Elsewhere in central Gaza, in the Nuseirat refugee camp, an Israeli airstrike on a house killed 10 Palestinians, medics said.
Two of those killed on Friday in a strike that hit the Deir al-Balah-area were employees of UNRWA, the agency’s director of communications told the AP. Juliette Touma of the UNRWA said a total of 194 workers with the agency had been killed since October.
Earlier this week, an Israeli evacuation order in the southern city of Khan Younis and the surrounding areas affected about 250,000 Palestinians. Many headed to Deir al-Balah and to the Israeli-declared safe zone centered on the Mawasi coastal area.
In southern Gaza’s Rafah, troops with the 162nd Division continued to battle gunmen, destroy Hamas targets — including tunnels — and locate weapons over the past day, the IDF said.

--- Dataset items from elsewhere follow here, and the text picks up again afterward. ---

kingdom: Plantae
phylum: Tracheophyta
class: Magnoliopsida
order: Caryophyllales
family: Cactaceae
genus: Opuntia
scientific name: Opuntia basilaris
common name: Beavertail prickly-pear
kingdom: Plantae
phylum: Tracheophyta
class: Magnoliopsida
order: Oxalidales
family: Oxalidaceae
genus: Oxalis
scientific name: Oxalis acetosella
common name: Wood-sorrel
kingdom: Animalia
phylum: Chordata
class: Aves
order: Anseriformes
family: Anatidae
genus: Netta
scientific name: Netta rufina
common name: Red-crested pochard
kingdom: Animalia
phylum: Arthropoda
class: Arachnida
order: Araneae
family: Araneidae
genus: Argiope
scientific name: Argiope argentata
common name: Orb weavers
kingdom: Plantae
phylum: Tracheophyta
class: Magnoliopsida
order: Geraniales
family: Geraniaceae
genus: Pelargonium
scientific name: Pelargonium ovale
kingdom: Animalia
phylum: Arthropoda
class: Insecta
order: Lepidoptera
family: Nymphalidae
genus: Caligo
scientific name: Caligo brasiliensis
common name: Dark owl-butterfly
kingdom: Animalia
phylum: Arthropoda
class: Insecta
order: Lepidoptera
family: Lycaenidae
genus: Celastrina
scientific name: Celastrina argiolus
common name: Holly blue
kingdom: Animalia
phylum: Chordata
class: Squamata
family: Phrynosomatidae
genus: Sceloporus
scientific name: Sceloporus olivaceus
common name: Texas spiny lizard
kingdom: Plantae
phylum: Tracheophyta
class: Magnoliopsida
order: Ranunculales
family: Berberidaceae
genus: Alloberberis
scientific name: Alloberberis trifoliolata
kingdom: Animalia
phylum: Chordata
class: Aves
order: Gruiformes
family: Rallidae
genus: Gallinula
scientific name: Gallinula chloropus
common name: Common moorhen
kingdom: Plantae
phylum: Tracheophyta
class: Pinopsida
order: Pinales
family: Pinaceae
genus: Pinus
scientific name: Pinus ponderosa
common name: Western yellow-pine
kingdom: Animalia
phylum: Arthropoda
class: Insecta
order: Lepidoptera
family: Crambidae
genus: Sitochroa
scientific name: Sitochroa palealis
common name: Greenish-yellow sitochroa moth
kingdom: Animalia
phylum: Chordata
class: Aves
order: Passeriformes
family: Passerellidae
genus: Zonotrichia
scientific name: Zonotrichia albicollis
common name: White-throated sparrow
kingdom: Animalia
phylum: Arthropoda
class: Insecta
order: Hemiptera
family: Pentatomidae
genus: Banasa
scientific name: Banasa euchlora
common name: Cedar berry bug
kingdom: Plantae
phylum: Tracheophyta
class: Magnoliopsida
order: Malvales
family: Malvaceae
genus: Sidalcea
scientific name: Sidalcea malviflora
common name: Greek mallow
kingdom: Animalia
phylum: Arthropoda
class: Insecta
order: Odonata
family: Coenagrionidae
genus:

The Hamas-run Interior Ministry said four police officers were killed in an Israeli airstrike in Rafah. The ministry, which oversees civilian police, said the officers were killed during a foot patrol securing properties. It said eight other police officers were wounded. The IDF did not immediately respond to questions.
A statement issued by the Hamas-run interior ministry said the slain policemen included Fares Abdel-Al, the head of the police force in the western Rafah neighborhood of Tel Al-Sultan.
Israel has said its operations in Rafah are necessary to eradicate the last battalions of Hamas’s armed wing. Israel’s allies, including the US, long warned against maneuvering in the densely populated area, where over a million Palestinians flocked in the war’s early days after being displaced from Gaza’s north and center. On Israel’s orders, the majority of Rafah’s residents have since evacuated to the Mawasi “safe zone.”
Among those killed in separate airstrikes over the weekend were five local journalists, raising the death toll of journalists since October 7 to 158, according to the Hamas-led Gaza government media office.
The war in Gaza was sparked on October 7, when thousands of Hamas-led terrorists stormed southern Israel to kill nearly 1,200 people and take 251 hostages.
Gaza’s Hamas-run health ministry says more than 38,000 people in the Strip have been killed or are presumed dead in the fighting so far. The toll, which cannot be verified, does not distinguish between civilians and fighters. Israel says it has killed some 15,000 combatants in battle and some 1,000 terrorists inside Israel during the October 7 attack.
Israel’s death toll in the ground offensive against Hamas in Gaza and in military operations along the border with the Strip stands at 325.